Extensive corneal disease can result in frank or impending corneal perforation necessitating a large therapeutic penetrating keratoplasty. In an eight-year period, 33 therapeutic penetrating keratoplasties with recipient beds 9.5 mm or greater were performed on a total of 29 eyes. Microbial keratitis was diagnosed in 22 eyes. Of those, 11 were bacterial, ten were fungal, and one was mixed bacterial and fungal. Other etiologies included sterile stromal melts, epithelial downgrowth and old trauma. Structural integrity of the globe was maintained in 24 of the 29 eyes (83%). The remainder required enucleation or progressed to phthisis bulbi. Graft failure was noted in 23 of 25 grafts (92%). Mean interval to graft failure was 4 weeks in fungal keratitis and 17 weeks in bacterial keratitis. With structural integrity preserved, a future smaller optical penetrating keratoplasty is an option in many of these eyes.

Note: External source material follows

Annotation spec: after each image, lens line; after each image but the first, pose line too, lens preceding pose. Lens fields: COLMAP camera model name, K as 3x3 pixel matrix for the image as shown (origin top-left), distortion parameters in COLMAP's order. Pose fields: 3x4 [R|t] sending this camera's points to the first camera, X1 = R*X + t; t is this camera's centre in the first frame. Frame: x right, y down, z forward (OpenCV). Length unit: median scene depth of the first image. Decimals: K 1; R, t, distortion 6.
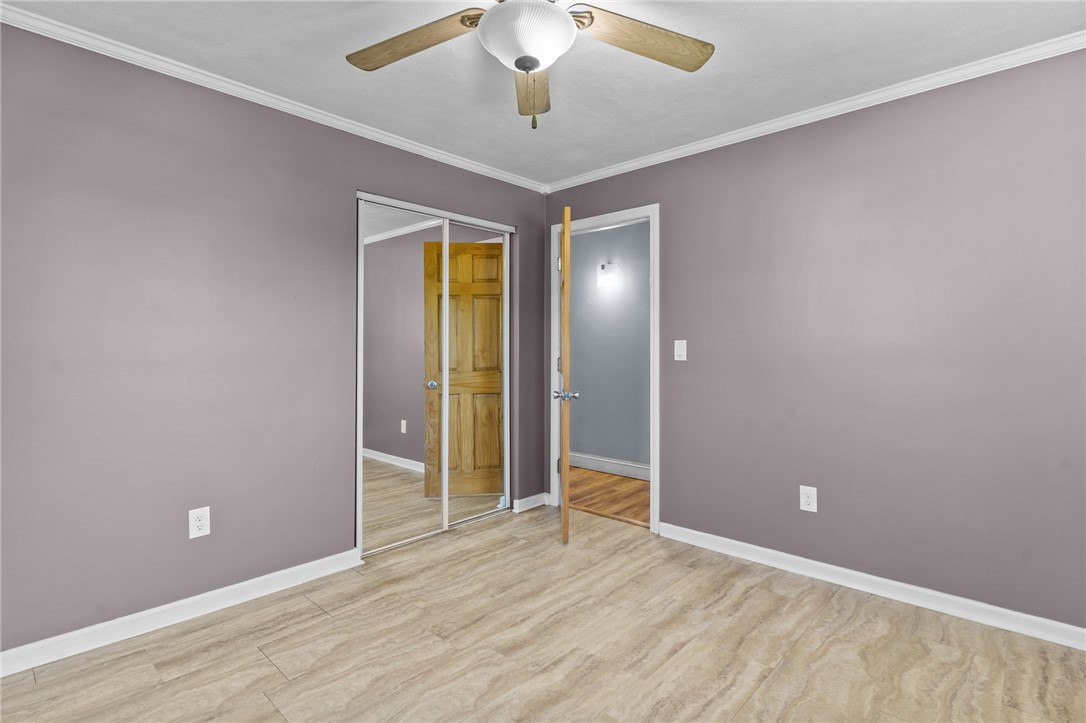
lens RADIAL K [[518.2, 0, 537.4], [0, 518.2, 370.7], [0, 0, 1]] dist [0.001318, 0.000103]
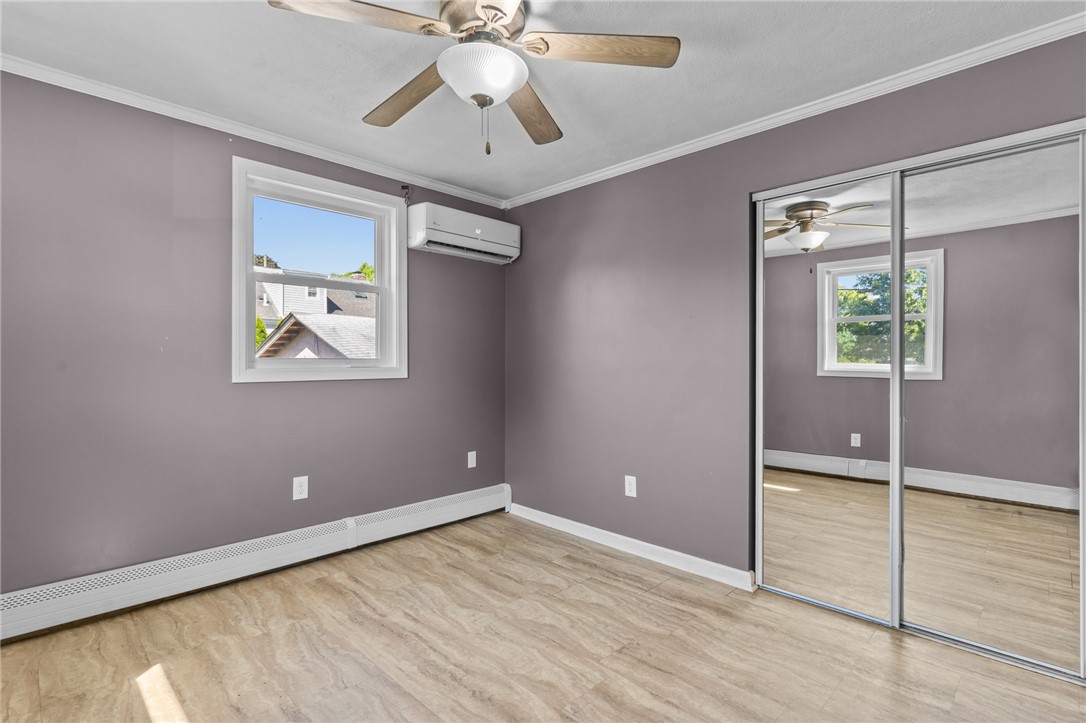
lens RADIAL K [[518.2, 0, 537.4], [0, 518.2, 370.7], [0, 0, 1]] dist [0.001318, 0.000103]
pose [[-0.028190, 0.018346, -0.999434, 0.754350], [-0.038845, 0.999056, 0.019435, -0.033458], [0.998848, 0.039371, -0.027451, 0.793134]]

Guildford JH, Alfonso E, Roussel TJ, Culbertson WW, Cristol SM, Forster RK. Large Therapeutic Keratoplasty in Microbial Keratitis. Invest Ophthalmol Vis Sci 1988; 29(suppl):6.

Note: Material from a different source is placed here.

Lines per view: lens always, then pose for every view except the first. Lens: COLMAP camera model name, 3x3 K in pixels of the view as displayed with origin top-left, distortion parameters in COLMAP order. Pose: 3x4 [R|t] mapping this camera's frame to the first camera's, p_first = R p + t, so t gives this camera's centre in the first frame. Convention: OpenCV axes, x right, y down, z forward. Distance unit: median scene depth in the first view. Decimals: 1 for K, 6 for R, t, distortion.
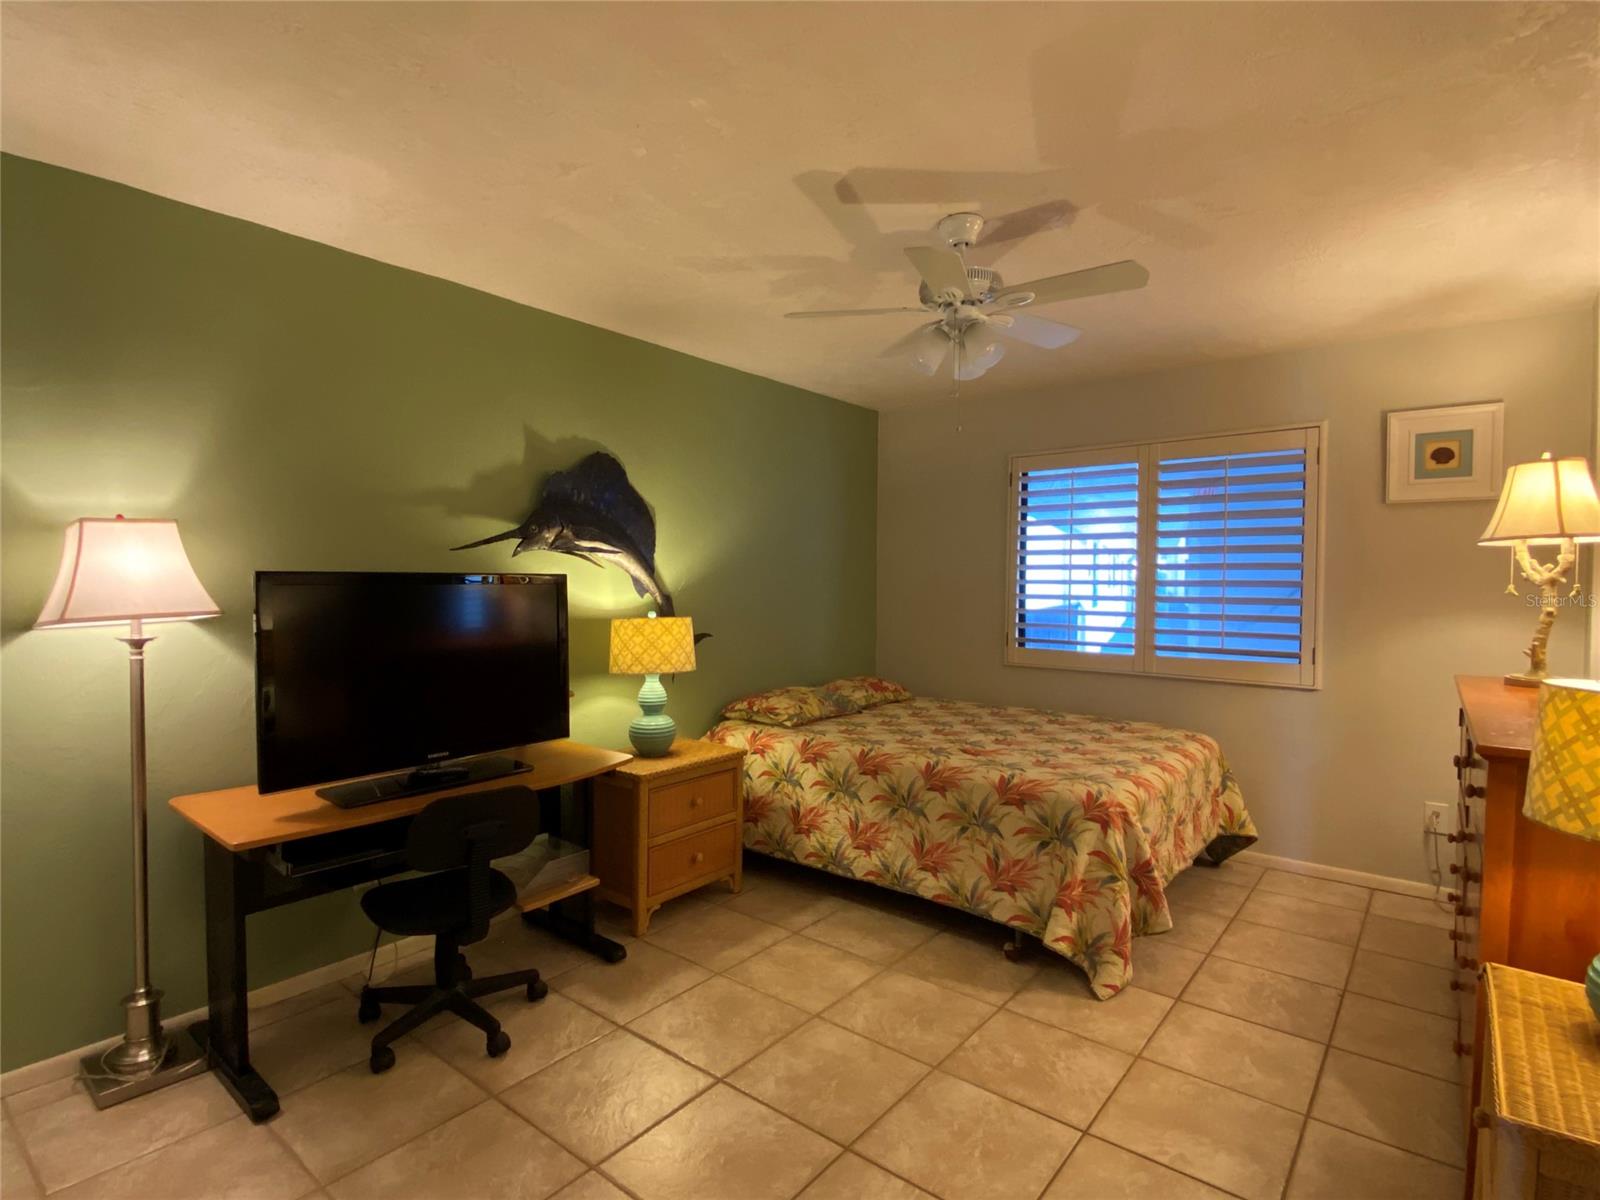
lens RADIAL K [[806.1, 0, 800.0], [0, 806.1, 600.0], [0, 0, 1]] dist [0.068147, -0.064611]
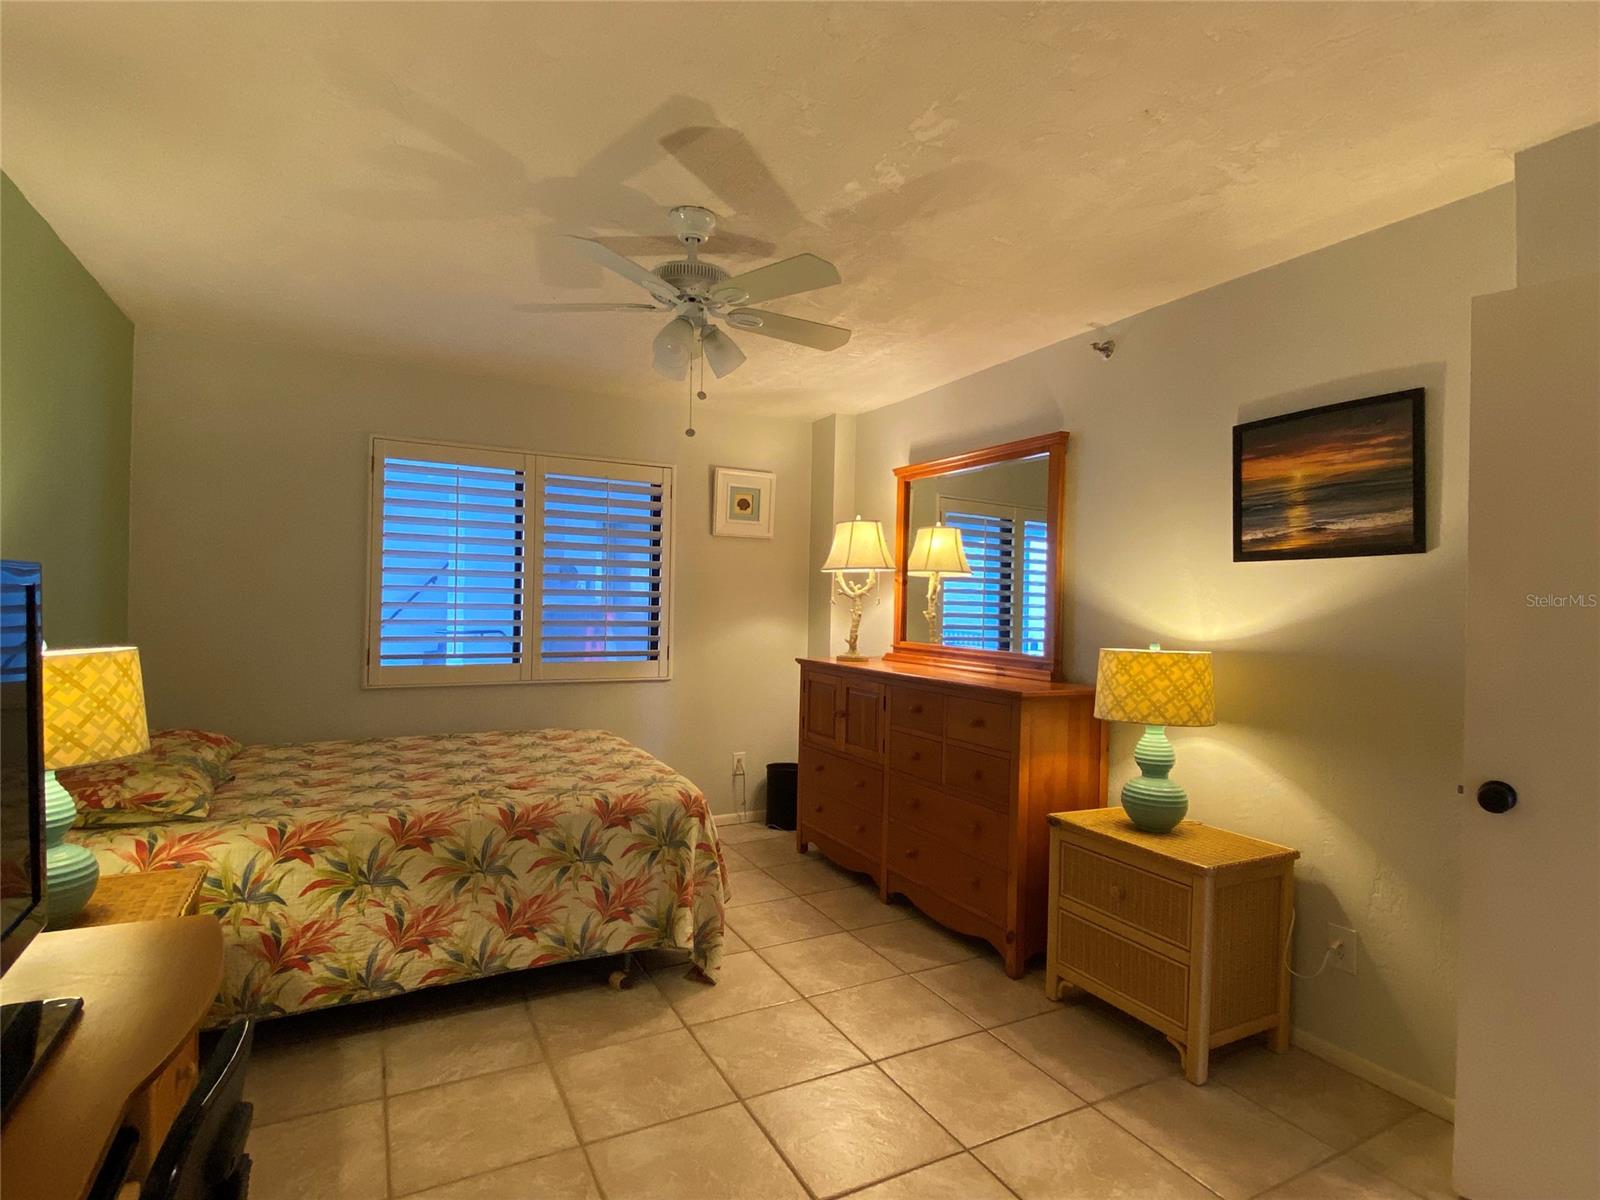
lens RADIAL K [[786.6, 0, 807.3], [0, 786.6, 601.4], [0, 0, 1]] dist [0.062063, -0.061018]
pose [[0.406954, -0.003222, 0.913443, -0.454317], [0.003073, 0.999993, 0.002159, -0.012084], [-0.913443, 0.001928, 0.406962, 0.379763]]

Progressive microbial keratitis can result in frank or impending corneal perforations necessitating therapeutic penetrating keratoplasty. With extensive corneal involvement, large penetrating grafts are often necessary to restore the integrity of the globe and intraocular contents.
From January 1979 through July 1987, 24 therapeutic penetrating keratoplasties with recipient beds 9 mm or greater were performed for microbial keratitis at the Bascom Palmer Eye Institute. These procedures were completed on a total of 20 eyes. Of those, 11 were fungal, 8 were bacterial and one was mixed bacterial and fungal. Fusarium species was identified in 11 eyes. Pseudomonas aeruginosa was cultured from 6 eyes. Recurrence of infection in the graft was noted in five eyes (20%). Four of these underwent repeat keratoplasty with subsequent resolution of the infection in three cases. Structural integrity of the globe was maintained in 19 of 20 eyes (95%), however, graft failure was noted in 17 of 20 eyes (85%). Those grafts remaining clear have follow-up less than three months. Eyes with fungal keratitis failed earlier than those eyes with bacterial keratitis. Mean interval to graft failure was 4 weeks in fungal keratitis and 16 weeks in bacterial keratitis. Of the 20 eyes, 11 (55%) had uncontrolled intraocular pressure elevation above 30 mm Hg despite topical and systemic pressure reducing medication.